Start of Data for the task

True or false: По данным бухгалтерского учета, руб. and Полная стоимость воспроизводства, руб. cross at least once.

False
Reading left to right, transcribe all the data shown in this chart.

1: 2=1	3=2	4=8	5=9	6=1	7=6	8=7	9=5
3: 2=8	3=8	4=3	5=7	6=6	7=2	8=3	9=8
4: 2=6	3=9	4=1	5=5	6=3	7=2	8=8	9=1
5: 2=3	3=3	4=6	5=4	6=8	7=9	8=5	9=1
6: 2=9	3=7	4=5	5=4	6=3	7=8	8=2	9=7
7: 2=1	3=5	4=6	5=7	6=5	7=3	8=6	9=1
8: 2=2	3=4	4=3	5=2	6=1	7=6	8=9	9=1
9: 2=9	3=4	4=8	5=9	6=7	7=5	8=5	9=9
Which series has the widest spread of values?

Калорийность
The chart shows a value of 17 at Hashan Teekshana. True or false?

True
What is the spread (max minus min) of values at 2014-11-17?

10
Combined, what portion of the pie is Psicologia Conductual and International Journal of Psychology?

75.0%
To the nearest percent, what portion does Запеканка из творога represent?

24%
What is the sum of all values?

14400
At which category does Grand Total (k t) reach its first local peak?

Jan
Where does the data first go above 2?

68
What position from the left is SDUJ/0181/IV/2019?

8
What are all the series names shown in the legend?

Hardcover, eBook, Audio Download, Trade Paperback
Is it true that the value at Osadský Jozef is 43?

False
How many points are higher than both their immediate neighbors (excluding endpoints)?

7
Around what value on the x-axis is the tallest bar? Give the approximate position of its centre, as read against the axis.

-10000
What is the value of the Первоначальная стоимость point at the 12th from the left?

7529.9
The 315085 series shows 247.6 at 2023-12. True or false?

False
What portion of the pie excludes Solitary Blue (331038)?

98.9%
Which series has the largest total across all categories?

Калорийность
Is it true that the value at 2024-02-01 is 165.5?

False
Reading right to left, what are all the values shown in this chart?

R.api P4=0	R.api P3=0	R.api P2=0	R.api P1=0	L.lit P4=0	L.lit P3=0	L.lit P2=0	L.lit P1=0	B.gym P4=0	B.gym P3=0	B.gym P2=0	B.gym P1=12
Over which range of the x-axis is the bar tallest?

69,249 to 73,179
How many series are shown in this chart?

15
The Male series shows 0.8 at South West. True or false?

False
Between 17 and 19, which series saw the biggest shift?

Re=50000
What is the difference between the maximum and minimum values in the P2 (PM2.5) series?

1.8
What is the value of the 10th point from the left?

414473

End of Data for the task

Exercise details
Render every line of the items above as a JSON array of strings, one string per line, with blank lines omitted.

Solution to the problem
[
  "True or false: По данным бухгалтерского учета, руб. and Полная стоимость воспроизводства, руб. cross at least once.",
  "False",
  "Reading left to right, transcribe all the data shown in this chart.",
  "1: 2=1\t3=2\t4=8\t5=9\t6=1\t7=6\t8=7\t9=5",
  "3: 2=8\t3=8\t4=3\t5=7\t6=6\t7=2\t8=3\t9=8",
  "4: 2=6\t3=9\t4=1\t5=5\t6=3\t7=2\t8=8\t9=1",
  "5: 2=3\t3=3\t4=6\t5=4\t6=8\t7=9\t8=5\t9=1",
  "6: 2=9\t3=7\t4=5\t5=4\t6=3\t7=8\t8=2\t9=7",
  "7: 2=1\t3=5\t4=6\t5=7\t6=5\t7=3\t8=6\t9=1",
  "8: 2=2\t3=4\t4=3\t5=2\t6=1\t7=6\t8=9\t9=1",
  "9: 2=9\t3=4\t4=8\t5=9\t6=7\t7=5\t8=5\t9=9",
  "Which series has the widest spread of values?",
  "Калорийность",
  "The chart shows a value of 17 at Hashan Teekshana. True or false?",
  "True",
  "What is the spread (max minus min) of values at 2014-11-17?",
  "10",
  "Combined, what portion of the pie is Psicologia Conductual and International Journal of Psychology?",
  "75.0%",
  "To the nearest percent, what portion does Запеканка из творога represent?",
  "24%",
  "What is the sum of all values?",
  "14400",
  "At which category does Grand Total (k t) reach its first local peak?",
  "Jan",
  "Where does the data first go above 2?",
  "68",
  "What position from the left is SDUJ/0181/IV/2019?",
  "8",
  "What are all the series names shown in the legend?",
  "Hardcover, eBook, Audio Download, Trade Paperback",
  "Is it true that the value at Osadský Jozef is 43?",
  "False",
  "How many points are higher than both their immediate neighbors (excluding endpoints)?",
  "7",
  "Around what value on the x-axis is the tallest bar? Give the approximate position of its centre, as read against the axis.",
  "-10000",
  "What is the value of the Первоначальная стоимость point at the 12th from the left?",
  "7529.9",
  "The 315085 series shows 247.6 at 2023-12. True or false?",
  "False",
  "What portion of the pie excludes Solitary Blue (331038)?",
  "98.9%",
  "Which series has the largest total across all categories?",
  "Калорийность",
  "Is it true that the value at 2024-02-01 is 165.5?",
  "False",
  "Reading right to left, what are all the values shown in this chart?",
  "R.api P4=0\tR.api P3=0\tR.api P2=0\tR.api P1=0\tL.lit P4=0\tL.lit P3=0\tL.lit P2=0\tL.lit P1=0\tB.gym P4=0\tB.gym P3=0\tB.gym P2=0\tB.gym P1=12",
  "Over which range of the x-axis is the bar tallest?",
  "69,249 to 73,179",
  "How many series are shown in this chart?",
  "15",
  "The Male series shows 0.8 at South West. True or false?",
  "False",
  "Between 17 and 19, which series saw the biggest shift?",
  "Re=50000",
  "What is the difference between the maximum and minimum values in the P2 (PM2.5) series?",
  "1.8",
  "What is the value of the 10th point from the left?",
  "414473"
]